Learning the greenback effect

March 19, 2005|by KAREN HANNA

WASHINGTON COUNTY - For Washington County Technical High School students studying carpentry, cosmetology and culinary arts, the idea of operating a business is on fertile ground.

Steve Frame's entrepreneurship classes have nurtured that idea - in a greenhouse long left dormant.

"An entrepreneurship class in the true sense is, 'Do you want to run your own business? How do you go about doing that?'" Frame said Thursday morning while working in the greenhouse where his students are starting a budding plant business.

Tiny tangles of impatiens peeked from green plastic packages on wire shelves, and orderly rows of cuttings were spread across concrete tabletops. Carpentry students worked Thursday morning to make shelves to flank the sides of the building.


With spring just around the corner, the greenhouse is undergoing a rebirth.

"It's really flipped in a real positive way," Principal Jeff Stouffer said of the greenhouse. According to Stouffer, the greenhouse was unused for two decades before this year. Weeds and trees grew up through the roof, breaking about 20 panes of glass, and animals took refuge below.

"The funny thing is, I know we had in years past, we have had snakes and groundhogs," Stouffer said.

Using the greenhouse is a first for the class, Frame said. It plans to sell plants from the greenhouse on line and is considering walk-in sales.

Senior Jeremiah Lee Twigg, 18, is one of about 30 students taking the class, which teaches students the basics of business ownership, from developing a business plan to determining the location for a new company.

Twigg, who has taken the high school's culinary arts curriculum, dreams of riding his BMX bike professionally.

"You definitely need a business plan for that, and location, location's a big part because around here, you're not going to get noticed," said Twigg, of Hagerstown.

Frame, who studied horticulture as a vocational high student in West Virginia, said moving into the greenhouse has given his classes an opportunity to gain experience in business.

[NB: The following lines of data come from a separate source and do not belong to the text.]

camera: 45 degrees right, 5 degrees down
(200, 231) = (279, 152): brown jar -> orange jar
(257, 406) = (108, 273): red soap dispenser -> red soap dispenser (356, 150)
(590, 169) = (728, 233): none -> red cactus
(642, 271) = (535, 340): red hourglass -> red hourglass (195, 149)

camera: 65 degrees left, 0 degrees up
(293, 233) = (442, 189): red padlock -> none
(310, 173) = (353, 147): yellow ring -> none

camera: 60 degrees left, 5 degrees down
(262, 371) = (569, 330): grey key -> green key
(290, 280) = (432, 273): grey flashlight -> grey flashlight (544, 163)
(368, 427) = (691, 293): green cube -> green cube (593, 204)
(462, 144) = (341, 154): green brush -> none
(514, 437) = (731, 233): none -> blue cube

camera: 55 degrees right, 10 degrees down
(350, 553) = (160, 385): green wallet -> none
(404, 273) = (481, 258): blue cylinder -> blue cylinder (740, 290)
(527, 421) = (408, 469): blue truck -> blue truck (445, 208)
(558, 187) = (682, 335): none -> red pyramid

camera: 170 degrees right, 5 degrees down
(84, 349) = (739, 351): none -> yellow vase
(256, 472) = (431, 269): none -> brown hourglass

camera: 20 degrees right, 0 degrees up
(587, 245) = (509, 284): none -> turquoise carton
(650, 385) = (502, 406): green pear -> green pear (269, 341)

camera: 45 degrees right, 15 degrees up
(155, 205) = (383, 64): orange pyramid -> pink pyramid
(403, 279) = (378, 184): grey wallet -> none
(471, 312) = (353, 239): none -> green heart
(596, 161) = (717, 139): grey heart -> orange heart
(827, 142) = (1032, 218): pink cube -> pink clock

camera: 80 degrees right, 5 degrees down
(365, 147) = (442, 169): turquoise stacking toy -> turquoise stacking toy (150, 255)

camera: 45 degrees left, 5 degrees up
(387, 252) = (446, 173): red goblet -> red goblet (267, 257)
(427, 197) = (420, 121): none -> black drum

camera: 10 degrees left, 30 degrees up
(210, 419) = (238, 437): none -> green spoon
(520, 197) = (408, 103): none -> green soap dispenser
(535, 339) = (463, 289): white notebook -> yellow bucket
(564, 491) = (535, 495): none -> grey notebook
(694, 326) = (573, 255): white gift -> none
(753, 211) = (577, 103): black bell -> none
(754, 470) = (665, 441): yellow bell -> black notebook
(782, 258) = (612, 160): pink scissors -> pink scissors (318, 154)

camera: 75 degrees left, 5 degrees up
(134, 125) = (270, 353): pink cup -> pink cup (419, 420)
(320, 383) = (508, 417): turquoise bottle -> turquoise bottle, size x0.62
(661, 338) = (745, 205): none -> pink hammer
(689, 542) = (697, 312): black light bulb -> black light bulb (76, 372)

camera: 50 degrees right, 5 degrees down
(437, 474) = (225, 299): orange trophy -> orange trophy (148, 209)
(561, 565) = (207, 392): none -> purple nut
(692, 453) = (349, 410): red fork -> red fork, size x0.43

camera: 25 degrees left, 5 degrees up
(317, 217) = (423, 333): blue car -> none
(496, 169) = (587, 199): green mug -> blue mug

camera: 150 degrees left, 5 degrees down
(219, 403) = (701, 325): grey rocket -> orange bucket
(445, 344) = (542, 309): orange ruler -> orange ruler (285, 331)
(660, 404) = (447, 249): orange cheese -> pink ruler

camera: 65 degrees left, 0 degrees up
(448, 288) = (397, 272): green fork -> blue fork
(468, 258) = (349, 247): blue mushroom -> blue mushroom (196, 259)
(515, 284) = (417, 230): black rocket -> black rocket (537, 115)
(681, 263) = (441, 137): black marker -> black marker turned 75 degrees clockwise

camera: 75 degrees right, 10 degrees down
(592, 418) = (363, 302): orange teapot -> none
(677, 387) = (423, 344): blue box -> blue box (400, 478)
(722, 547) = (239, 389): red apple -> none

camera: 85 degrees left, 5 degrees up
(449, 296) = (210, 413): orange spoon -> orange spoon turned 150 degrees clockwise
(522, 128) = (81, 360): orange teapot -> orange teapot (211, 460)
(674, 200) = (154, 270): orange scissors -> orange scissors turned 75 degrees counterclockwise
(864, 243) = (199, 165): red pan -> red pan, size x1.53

He said he is amazed by the program's potential, especially considering the condition of the greenhouse just a short time ago.

"When you're starting something up, I mean, can you imagine not having it in operation for 18 years? Not having a building for 18 years?" Frame asked.

The building, which had sat empty for at least 18 years, still had no heat when the first deliveries of plants arrived. The program, Frame said, started from scratch, "beyond scratch."

Frame helped cut away sumac bushes and snarls of weeds. Maintenance workers replaced the glass and checked electrical outlets.

The heater, which whirled to life several times Thursday morning, remains unreliable, Frame said.

Frame and his parents, retired teachers Barb and Dick Frame, have worked for the past two weeks watering and fertilizing thousands of plants - so far, the school is expecting about 7,000 seedlings, plugs and cuttings to take root at the greenhouse - and covering them when the heater gave out.

Frame said he is amazed by the support so many people have given in bringing life to the greenhouse.

"Here, we have the maintenance people helping with heating, helping with electricity and, of course, the carpentry students helping with shelves ... It really is a schoolwide project," Frame said.